Blog Credo

The whole aim of practical politics is to keep the populace alarmed (and hence clamorous to be led to safety) by menacing it with an endless series of hobgoblins, all of them imaginary.

H.L. Mencken

Saturday, September 19, 2020

Screw You, 2020

 Ruth Bader Ginsburg's death is the calamity that we've all seen coming since Trump pulled off his inside straight in 2016. Should she have retired when she got her pancreatic cancer diagnosis? Obviously, in retrospect, but given that we've been dreading to see her name trending in the news for almost four years, I think everyone can acknowledge that she took a huge gamble of the extraordinary legacy that she built by staying on. 

The new saga will be whether Trump can replace her before he presumably loses his election on November 3rd. Of course, Neil Gorsuch is on the Court because Mitch McConnell said - in 2016 - that "we can't fill a Supreme Court seat in an election year."  This was, of course, bullshit, and McConnell has already committed to filling the seat. 

It's worth noting that McConnell's primary skill as a legislator is not his ability to actually pass legislation or get his caucus to unify around an unpopular position. He couldn't repeal the ACA. He has not been able to get another round of Covid relief passed. He is not, actually, very good at his job. Since pretty much all the Republicans in the Senate are on record as having supported keeping Merrick Garland off the bench in 2016, they will have to be exposed as - gasp - hypocrites, if they confirm someone between now and January 3rd, presuming Democrats win the White House and Senate.

In order to stop Trump and McConnell from filling the seat, Democrats will need four GOP Senators to break with their party and uphold the same "principle" that they expressed in 2016. So far, Lisa Murkowski is the firmest "no" vote on a new justice. Susan Collins has said she won't vote until we know who wins the November 3rd election for president, but I don't trust Collins very much. 

So who's left? Mitt Romney has been aloof from this issue, but he's a possible objection on principle and his deep antipathy for Trump. I think a Trumpist firebrand nominee would be a hard sell for Romney. Chuck Grassley has said he would not support confirming someone in an election year, and Grassley has enough gravitas to resist Trump. Cory Gardner is facing an almost certain electoral defeat so it's unclear whether he will abide by a concept of fair play or simply sell out. There are other Senate institutionalists like Lamar Alexander, Ben Sasse and Rob Portman - possibly Pat Toomey - who might also have qualms about such naked hypocrisy. There is also the potential that they could use the lame duck session after the election, but Mark Kelly - should he prevail the way polls say he will - can be seated immediately, as his is a special election.

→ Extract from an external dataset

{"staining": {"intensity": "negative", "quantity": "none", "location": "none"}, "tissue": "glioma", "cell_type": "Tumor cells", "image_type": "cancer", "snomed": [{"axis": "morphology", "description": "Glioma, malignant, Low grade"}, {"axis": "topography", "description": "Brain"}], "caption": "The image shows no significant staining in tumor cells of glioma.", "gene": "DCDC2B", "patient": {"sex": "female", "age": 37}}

The other issue is that if they pursue such a horrific double standard, it opens the door to Democrats adding 2-4 more justices to the Court. The number of Justices was last increased in the Grant administration for expressly partisan reasons, though FDR got pilloried for trying to increase the number of Justices, the landscape is quite different than it was in 1937. The Court is much more obviously a product of partisan politics and I think the Democrats could easily justify two more judges to replace Garland and Ginsburg. Whether they embrace four is another question.

Also, there is the nature of the Senate itself as a slow moving institution. There are many ways to gum up the works, but one in particular is interesting. Before considering any other business, the Senate must resolve any impeachment matters before them. Given that there are an almost endless number of Hatch Act violations in the Trump Administration, the House could literally send a new article of impeachment every three or four days to keep the Senate tied up. 

Republicans - especially the few non-crazy ones left - have a dilemma: Their party created a "rule" over Merrick Garland. If they violate this rule, then the Democrats can justify breaking any other norms and rules in order to rectify the situation. Do Mitt Romney, Pat Toomey, Ben Sasse and Lamar Alexander want to be co-conspirators in the destruction of the Senate as a deliberative body? If they support Trump in this, they will effectively do so.

Finally, there is the question of which side would be more animated to vote over this issue and why? Trump's base will crawl over broken glass to vote for him already, as we know. And the anti-Trump plurality will do the same to vote him out. Will the partisan shitshow over Ginsburg's successor turn them against Republican hypocrisy or will they vote against a Democratic party obstructing the president from appointing a justice? I'm guessing there are already pollsters trying to figure that out.

Democrats need to be clear that if the Republicans engage in naked partisanship - even more so than in 2016 - then there will be repercussions should Democrats win the trifecta in November.